Poucas vezes, nesse embate homérico entre as já consagradas esquerda e direita no Brasil, houve convergência entre essas duas alas em qualquer cenário que se possa lembrar. No entanto, no recente embate jurídico envolvendo a aceitação ou não da denúncia sobre o suposto "Golpe de Estado" perpetrado ano passado, ambos os lados estavam uníssonos e previamente conscientes do desfecho: a denúncia seria aceita. Foi como assistir a um jogo, cujo placar já tivesse sido antecipadamente divulgado.
Os operadores do direito, jornalistas e políticos tinham, por razões profissionais, interesse em acompanhar o julgamento.
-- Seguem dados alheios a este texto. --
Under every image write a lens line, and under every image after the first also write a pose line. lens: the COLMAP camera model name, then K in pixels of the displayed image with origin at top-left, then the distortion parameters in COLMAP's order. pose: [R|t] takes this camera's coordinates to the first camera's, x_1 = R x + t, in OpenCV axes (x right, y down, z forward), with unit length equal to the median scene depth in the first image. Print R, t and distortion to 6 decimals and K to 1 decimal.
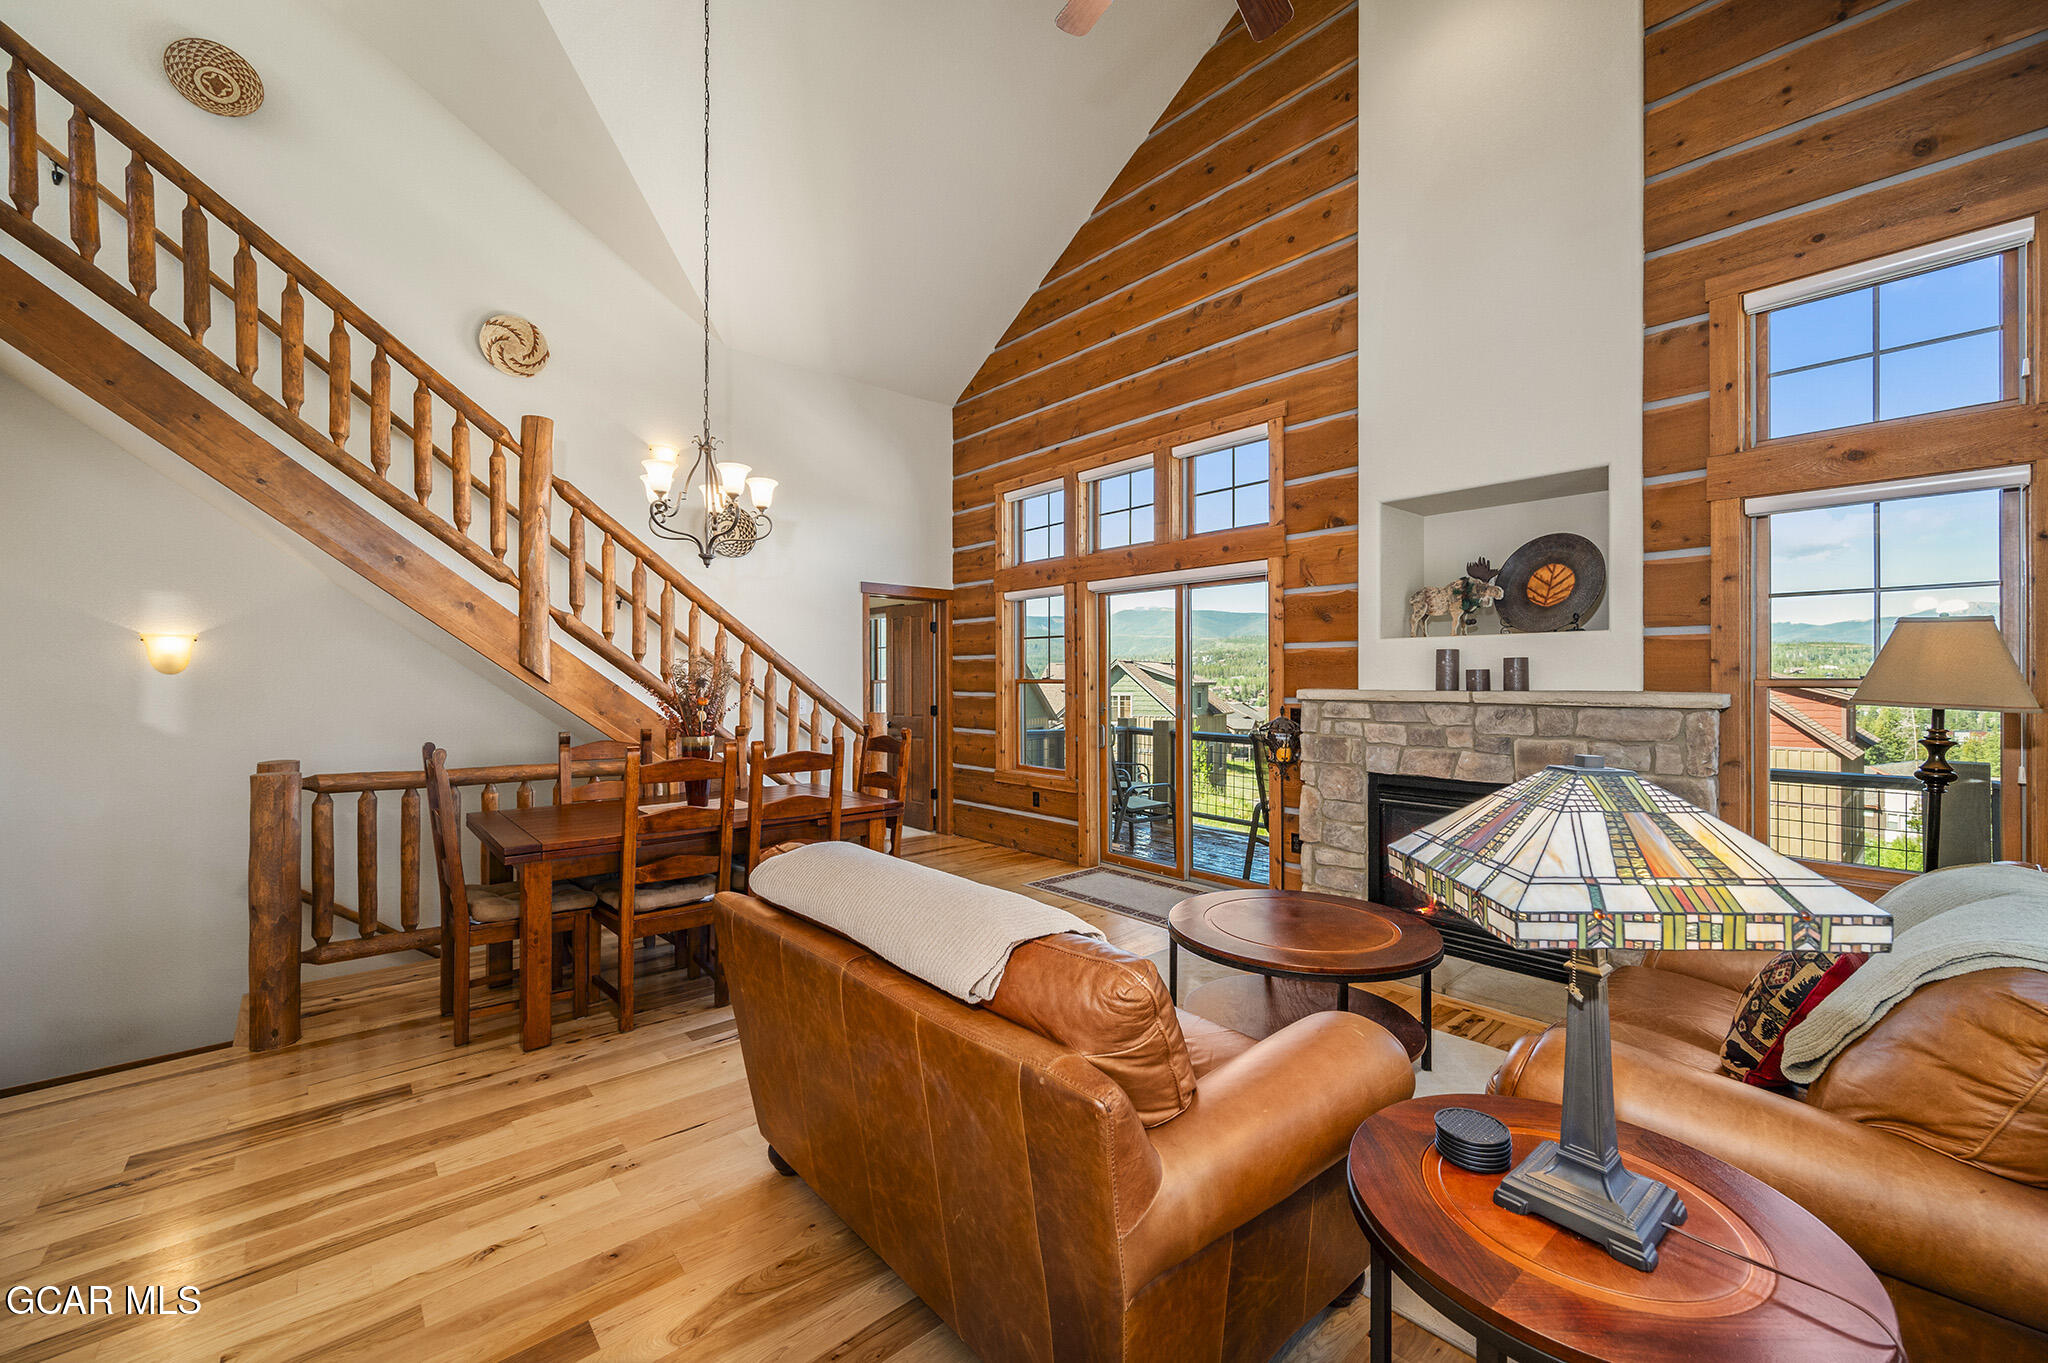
lens RADIAL K [[805.0, 0, 1024.3], [0, 805.0, 676.2], [0, 0, 1]] dist [-0.001062, -0.000010]
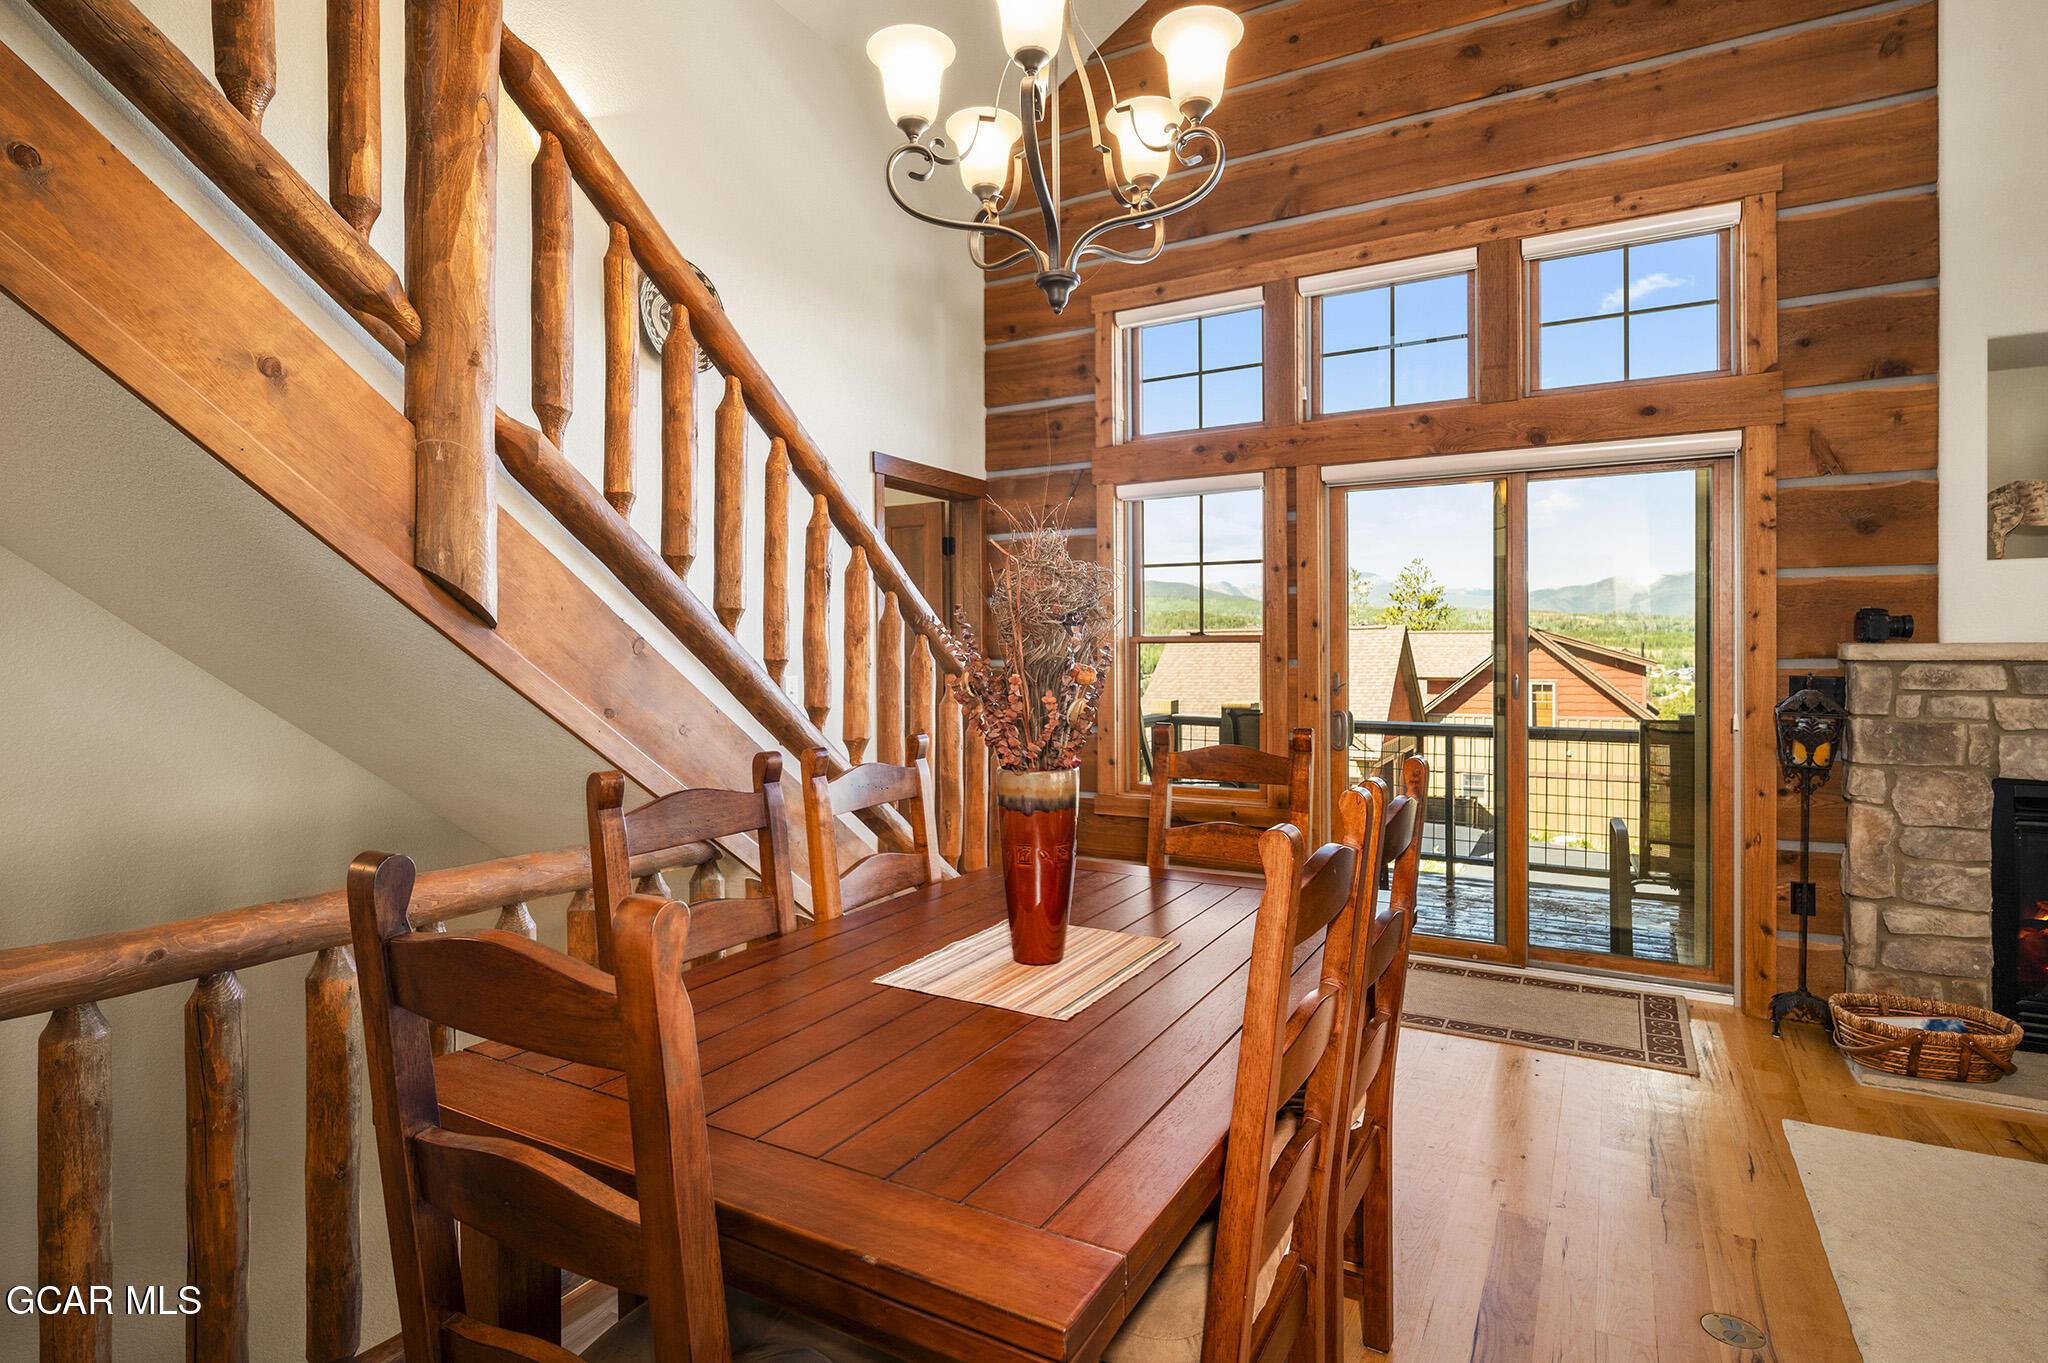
lens RADIAL K [[1035.3, 0, 1025.5], [0, 1035.3, 652.7], [0, 0, 1]] dist [-0.003968, -0.000370]
pose [[0.942808, -0.004975, 0.333298, -0.499505], [0.002975, 0.999974, 0.006511, 0.016281], [-0.333322, -0.005147, 0.942799, 0.488925]]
Já para nós, meros mortais – e aqui me incluo – restava a tentativa de extrair algum ensinamento. Talvez captar algo útil para os debates acalorados do fim de semana nos bares das esquinas ou nos encontros em família. Ao brasileiro comum, apesar de ser o responsável direto pela escolha dos mandatários do país, em decisões como esta, resta apenas acompanhar de longe, limitando-se a tecer opiniões nas redes sociais – para o bem ou para o mal.
Embora o julgamento tenha sido marcado por extensos e enfadonhos discursos, por um juridiquês quase indecifrável e pela costumeira prolixidade dos votos, não deixou de ter seus momentos de comicidade. O debate, que deveria ser estritamente técnico, flertou algumas vezes com a narrativa popular, tornando-se mais didático e atraente para o público leigo. O ministro Flávio Dino, por exemplo, destacou-se ao resgatar "lendas políticas" do Maranhão, seu estado natal, conferindo uma informalidade inusitada ao julgamento. Em meio a argumentos jurídicos densos, citou uma figura folclórica conhecida como Bota Pra Moer, fez referência ao recente e vexatório desempenho da Seleção Brasileira e, para surpresa geral, até mesmo mencionou o cantor Michael Jackson.
Já no primeiro dia do julgamento, durante as sustentações orais das defesas, um renomado advogado recorreu a uma referência mais erudita, citando Shakespeare para ilustrar a recepção que teve no STF. Ele mencionou uma passagem da Cena 2, do Ato II de Hamlet, na qual o protagonista pede a Polônio que receba bem um grupo de atores itinerantes. Polônio, inicialmente, sugere tratá-los conforme merecem, mas Hamlet o corrige:
"Trate-os melhor. Se tratarmos as pessoas como merecem, ninguém escapa do chicote."
A citação serviu para demonstrar a galhardia com a qual o advogado foi tratado pela Suprema Corte, sem qualquer açoite, ainda que ele próprio sugerisse merecê-lo. Foi, no fundo, apenas uma maneira lúdica de expressar gratidão pela recepção. No entanto, a referência shakespeariana me levou a uma outra reflexão: quem estaria imune ao chicote, se os chicoteadores tivessem que poupar somente aqueles que não são movidos por interesses escusos e estritamente pessoais nessa extremista e abominável briga pelo poder no Brasil nos últimos tempos? No fim das contas, se a justiça do açoite fosse realmente implacável, acabariam todos açoitados.
A cada dia que passa, particularmente, me sinto mais desacreditado quanto à possibilidade de um itinerário que leve ao melhoramento da situação política, econômica e social no Brasil nos próximos anos, diante da polarização, que tem levado o país a um eterno "Brasil versus Argentina". E se algum entusiasta, de qualquer cor partidária, tentar me convencer de que teremos, a curto prazo, a paz necessária para dar um mínimo de lucidez ao manicômio que se tornou a cena política no Brasil, invocaria o folclórico "Bota pra moer", do Maranhão de Flávio Dino, e suplicaria, incrédulo: "Arrumem um mais doido do que eu." A propósito, há momentos em que só vislumbro duas maneiras de sair sem sequelas do ringue ideológico que tem açoitado o intenso debate político brasileiro: rir ou fingir-se de doido.